The family-first model depends on a “till death do us part” ethic. An Institute for Family Studies survey conducted recently in California shows that couples who embrace this ethic are less likely to worry about divorce than those who believe that separating is a viable option. These committed couples are also more likely to be happily married. Among Californian husbands and wives, 77 percent of those who took a more contingent approach to commitment—“I’m in this marriage so long as our love lasts”—were satisfied in their marriage. But 82 percent of those who reported that “divorce is not an option” said they were satisfied. Undoubtedly, taking a more committed approach to marriage gives couples a greater sense of trust, emotional security, and confidence for the future—all of which boost their odds of being happily married.
As marriages become stronger and childbearing becomes more selective, the share of kids being raised in intact families will go up, increasing the family stability advantage for many American children. We’ve already seen this happen in the wake of the Great Recession. Declines in divorce and declines in the share of babies born outside of wedlock have led to an uptick in the share of children being raised by their own married parents. During and after the pandemic, family-first marriages will accelerate this trend.

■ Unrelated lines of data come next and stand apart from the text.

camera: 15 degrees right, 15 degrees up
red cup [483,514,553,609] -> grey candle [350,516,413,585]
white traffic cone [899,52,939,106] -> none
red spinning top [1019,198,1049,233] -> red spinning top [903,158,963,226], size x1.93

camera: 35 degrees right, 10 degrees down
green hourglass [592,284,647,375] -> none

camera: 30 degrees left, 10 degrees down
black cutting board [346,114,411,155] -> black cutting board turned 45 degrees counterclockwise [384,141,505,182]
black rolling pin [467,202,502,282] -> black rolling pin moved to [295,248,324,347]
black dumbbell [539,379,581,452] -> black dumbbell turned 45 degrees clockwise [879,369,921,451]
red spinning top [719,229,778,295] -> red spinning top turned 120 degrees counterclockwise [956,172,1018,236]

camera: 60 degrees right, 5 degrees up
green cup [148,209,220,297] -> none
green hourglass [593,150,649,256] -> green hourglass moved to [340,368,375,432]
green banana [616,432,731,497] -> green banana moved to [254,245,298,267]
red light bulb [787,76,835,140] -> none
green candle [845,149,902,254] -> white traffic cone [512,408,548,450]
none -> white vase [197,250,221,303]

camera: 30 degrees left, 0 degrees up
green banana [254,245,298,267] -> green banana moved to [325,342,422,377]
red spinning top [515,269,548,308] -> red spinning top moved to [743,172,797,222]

Moreover, we’ll see that Americans who stay married will emerge from this pandemic in better emotional and financial shape than single Americans or those who divorce. In general, research shows that married adults tend to be significantly happier than single adults. And a recent study that I conducted with Peyton Roth of the American Enterprise Institute shows that married Americans are about 30 percent less likely than single Americans to report being lonely. Wedlocked couples will also enjoy better economic security, earning more income than their single counterparts, saving more than unmarried Americans, and turning more easily to kin for financial support.
In a family-first marriage, the emotional communion between husband and wife motivates their matrimony, but so too does a concern for giving their children a stable home, keeping their heads above water financially, helping other family members, and honoring their vows to remain together. The church is especially well-positioned to play a supportive role in this “till death” model of marriage, both within the pews and in the broader community. Research from the Institute for Family Studies (where I’m a fellow) finds that couples who stay actively involved in their religious communities and pray together regularly are much more likely to enjoy vibrant marriages. As Regnerus notes, churchgoing Christians are also much more likely than other Americans to get married in the first place.
Although much about our world is bleak and will be for some time, the post-pandemic future for married families looks bright, with wedlock emerging stronger, more stable, and better positioned to provide the secure foundation that children need to thrive. All of this will be especially true for the faithful.
W. Bradford Wilcox is the director of the National Marriage Project at the University of Virginia and a senior fellow at the Institute for Family Studies. Alysse ElHage is the editor of the Institute for Family Studies blog.